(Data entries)

.....

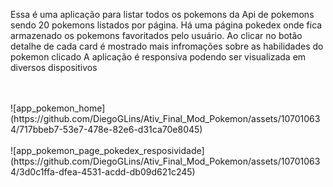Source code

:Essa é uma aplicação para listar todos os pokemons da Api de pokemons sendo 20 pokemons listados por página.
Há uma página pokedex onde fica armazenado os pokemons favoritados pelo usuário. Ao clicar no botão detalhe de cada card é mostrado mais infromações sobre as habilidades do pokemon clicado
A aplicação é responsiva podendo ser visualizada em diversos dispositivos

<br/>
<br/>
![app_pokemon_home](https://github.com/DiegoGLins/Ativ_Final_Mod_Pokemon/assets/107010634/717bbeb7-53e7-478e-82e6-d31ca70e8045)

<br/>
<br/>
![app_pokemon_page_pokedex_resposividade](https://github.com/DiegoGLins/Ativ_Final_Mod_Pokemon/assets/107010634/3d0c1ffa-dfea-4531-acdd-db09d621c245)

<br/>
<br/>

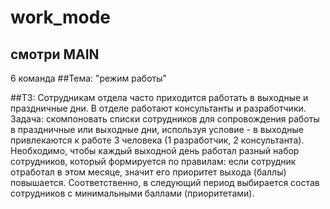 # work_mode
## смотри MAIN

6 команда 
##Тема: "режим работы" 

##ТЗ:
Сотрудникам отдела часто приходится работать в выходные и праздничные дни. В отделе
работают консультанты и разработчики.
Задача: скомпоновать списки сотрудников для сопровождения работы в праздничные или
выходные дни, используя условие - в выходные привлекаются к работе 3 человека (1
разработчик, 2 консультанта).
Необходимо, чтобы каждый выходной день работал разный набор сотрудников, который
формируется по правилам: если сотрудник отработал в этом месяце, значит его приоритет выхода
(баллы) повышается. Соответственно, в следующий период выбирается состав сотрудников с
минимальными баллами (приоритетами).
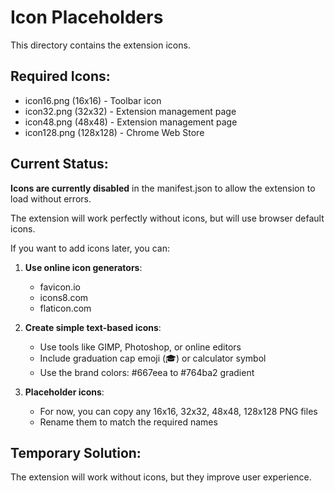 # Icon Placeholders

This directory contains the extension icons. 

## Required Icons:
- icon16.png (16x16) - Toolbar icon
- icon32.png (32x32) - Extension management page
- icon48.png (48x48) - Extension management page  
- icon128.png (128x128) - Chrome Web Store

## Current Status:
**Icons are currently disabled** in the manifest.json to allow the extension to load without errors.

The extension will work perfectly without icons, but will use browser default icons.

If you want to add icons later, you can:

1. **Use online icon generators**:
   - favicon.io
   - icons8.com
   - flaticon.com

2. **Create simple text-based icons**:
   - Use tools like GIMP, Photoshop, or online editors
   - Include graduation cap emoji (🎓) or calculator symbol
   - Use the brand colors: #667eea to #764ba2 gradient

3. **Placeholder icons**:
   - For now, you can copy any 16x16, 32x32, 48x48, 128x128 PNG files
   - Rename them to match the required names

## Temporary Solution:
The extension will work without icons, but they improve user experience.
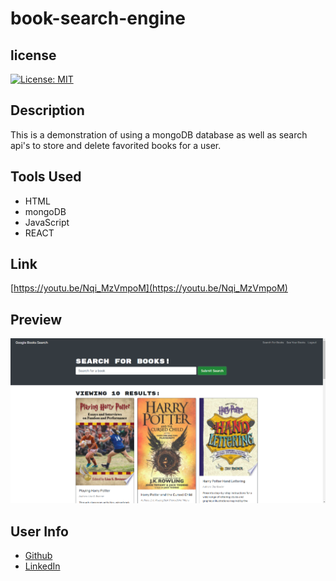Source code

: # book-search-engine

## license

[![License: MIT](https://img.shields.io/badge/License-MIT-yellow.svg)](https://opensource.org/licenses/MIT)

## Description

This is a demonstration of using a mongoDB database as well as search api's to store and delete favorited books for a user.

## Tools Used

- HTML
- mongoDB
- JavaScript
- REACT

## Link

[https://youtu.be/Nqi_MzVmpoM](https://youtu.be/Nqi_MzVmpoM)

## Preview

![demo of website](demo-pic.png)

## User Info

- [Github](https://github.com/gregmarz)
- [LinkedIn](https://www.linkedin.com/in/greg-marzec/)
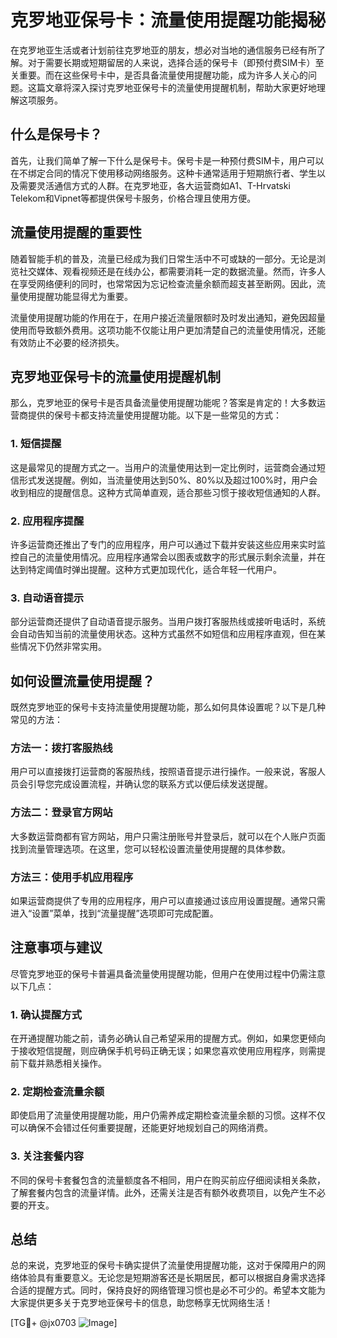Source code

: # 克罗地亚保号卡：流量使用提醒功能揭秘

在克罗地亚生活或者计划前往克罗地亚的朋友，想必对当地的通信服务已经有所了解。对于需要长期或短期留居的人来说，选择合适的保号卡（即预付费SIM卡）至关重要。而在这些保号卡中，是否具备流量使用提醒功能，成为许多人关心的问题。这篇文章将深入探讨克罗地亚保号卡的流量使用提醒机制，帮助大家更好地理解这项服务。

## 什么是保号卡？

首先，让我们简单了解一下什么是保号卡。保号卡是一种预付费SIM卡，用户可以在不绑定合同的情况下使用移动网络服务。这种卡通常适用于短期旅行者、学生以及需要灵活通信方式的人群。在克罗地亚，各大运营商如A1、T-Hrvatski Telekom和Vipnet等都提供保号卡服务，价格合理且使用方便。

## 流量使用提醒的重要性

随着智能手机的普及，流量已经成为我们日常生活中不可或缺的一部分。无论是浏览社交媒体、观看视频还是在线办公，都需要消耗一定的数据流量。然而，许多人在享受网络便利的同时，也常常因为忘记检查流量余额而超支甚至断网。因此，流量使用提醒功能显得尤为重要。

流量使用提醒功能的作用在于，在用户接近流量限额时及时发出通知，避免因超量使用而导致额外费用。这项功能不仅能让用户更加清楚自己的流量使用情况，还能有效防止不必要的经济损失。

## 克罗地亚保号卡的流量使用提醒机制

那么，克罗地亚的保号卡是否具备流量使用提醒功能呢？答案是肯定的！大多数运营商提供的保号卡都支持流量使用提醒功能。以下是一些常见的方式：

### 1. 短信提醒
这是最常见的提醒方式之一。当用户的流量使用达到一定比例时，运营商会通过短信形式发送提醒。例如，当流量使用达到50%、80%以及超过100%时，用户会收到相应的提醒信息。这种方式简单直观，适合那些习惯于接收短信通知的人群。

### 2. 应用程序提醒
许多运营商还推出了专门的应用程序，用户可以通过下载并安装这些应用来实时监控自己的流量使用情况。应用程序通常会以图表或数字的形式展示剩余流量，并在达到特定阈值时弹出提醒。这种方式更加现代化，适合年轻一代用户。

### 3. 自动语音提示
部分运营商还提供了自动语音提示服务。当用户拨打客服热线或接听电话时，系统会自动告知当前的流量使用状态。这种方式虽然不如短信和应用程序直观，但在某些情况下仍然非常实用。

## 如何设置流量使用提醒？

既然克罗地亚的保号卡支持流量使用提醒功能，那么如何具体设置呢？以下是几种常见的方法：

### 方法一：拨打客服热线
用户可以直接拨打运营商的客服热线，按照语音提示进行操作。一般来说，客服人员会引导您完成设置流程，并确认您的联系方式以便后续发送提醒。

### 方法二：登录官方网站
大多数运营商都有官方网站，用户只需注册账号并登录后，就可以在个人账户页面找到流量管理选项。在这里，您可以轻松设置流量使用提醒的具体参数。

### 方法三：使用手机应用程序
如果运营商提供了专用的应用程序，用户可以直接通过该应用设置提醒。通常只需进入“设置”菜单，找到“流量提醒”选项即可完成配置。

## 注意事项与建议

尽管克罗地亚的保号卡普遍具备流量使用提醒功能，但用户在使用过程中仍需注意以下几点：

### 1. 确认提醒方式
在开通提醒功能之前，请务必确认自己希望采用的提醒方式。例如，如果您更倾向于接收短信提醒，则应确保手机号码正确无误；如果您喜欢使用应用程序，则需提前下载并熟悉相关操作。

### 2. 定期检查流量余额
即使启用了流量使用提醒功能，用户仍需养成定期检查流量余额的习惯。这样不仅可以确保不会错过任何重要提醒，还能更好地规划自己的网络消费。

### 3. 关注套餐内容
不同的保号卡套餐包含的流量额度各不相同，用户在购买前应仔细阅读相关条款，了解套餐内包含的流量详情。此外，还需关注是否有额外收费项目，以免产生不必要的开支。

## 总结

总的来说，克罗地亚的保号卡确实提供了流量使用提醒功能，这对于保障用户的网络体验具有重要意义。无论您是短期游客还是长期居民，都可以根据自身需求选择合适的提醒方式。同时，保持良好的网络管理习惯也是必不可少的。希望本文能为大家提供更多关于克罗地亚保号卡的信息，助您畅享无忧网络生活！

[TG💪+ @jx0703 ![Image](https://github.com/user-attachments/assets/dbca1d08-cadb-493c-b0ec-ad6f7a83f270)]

.....

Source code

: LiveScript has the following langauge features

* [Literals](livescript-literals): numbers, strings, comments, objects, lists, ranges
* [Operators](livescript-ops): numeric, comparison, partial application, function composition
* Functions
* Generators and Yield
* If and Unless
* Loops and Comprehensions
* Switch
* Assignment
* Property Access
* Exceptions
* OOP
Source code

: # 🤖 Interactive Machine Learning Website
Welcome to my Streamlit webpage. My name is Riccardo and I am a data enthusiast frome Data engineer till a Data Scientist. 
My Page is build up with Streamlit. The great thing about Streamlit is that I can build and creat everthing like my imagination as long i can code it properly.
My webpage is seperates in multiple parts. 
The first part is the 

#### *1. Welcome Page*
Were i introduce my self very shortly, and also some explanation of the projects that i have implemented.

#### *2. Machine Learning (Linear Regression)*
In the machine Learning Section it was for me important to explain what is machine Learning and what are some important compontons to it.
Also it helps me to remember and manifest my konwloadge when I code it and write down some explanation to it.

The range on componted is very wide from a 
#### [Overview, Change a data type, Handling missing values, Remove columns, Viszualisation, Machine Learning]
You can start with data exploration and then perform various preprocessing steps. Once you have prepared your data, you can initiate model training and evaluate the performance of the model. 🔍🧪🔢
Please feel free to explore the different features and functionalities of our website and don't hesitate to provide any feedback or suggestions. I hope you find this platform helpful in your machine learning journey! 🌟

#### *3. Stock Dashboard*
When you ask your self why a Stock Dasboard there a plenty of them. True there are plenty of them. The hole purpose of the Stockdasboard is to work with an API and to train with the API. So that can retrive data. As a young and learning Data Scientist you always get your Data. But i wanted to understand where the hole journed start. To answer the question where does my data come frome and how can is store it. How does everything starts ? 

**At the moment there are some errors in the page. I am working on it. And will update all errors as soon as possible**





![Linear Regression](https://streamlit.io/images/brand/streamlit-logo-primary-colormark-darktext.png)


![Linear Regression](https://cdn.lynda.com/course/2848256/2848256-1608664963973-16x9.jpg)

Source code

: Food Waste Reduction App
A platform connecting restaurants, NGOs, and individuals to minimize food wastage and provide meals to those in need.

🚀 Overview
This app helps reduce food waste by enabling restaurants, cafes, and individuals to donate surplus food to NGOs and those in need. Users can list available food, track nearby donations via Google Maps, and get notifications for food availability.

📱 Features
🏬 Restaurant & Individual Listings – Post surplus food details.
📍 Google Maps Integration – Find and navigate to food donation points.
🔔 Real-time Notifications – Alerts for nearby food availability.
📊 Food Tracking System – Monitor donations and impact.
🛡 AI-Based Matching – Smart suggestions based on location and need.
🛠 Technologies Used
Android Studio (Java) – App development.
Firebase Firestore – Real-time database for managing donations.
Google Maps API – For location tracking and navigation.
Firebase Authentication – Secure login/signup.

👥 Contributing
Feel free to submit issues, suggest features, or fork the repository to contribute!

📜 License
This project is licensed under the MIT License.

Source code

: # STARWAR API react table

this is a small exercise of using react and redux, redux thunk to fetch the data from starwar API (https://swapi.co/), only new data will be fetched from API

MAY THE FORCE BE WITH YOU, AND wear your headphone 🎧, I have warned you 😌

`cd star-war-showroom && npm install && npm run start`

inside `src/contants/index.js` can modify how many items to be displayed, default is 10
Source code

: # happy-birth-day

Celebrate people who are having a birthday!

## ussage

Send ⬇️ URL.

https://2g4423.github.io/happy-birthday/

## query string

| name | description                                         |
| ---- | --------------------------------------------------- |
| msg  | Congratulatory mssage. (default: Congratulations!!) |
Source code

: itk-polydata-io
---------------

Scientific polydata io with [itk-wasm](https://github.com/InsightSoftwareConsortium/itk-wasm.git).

.....

## Try it
Give only the lines from the one holding "## query string" through the one holding "Scientific polydata io", each restated exactly as it appears above.

## Task answer
## query string

| name | description                                         |
| ---- | --------------------------------------------------- |
| msg  | Congratulatory mssage. (default: Congratulations!!) |
Source code

: itk-polydata-io
---------------

Scientific polydata io with [itk-wasm](https://github.com/InsightSoftwareConsortium/itk-wasm.git).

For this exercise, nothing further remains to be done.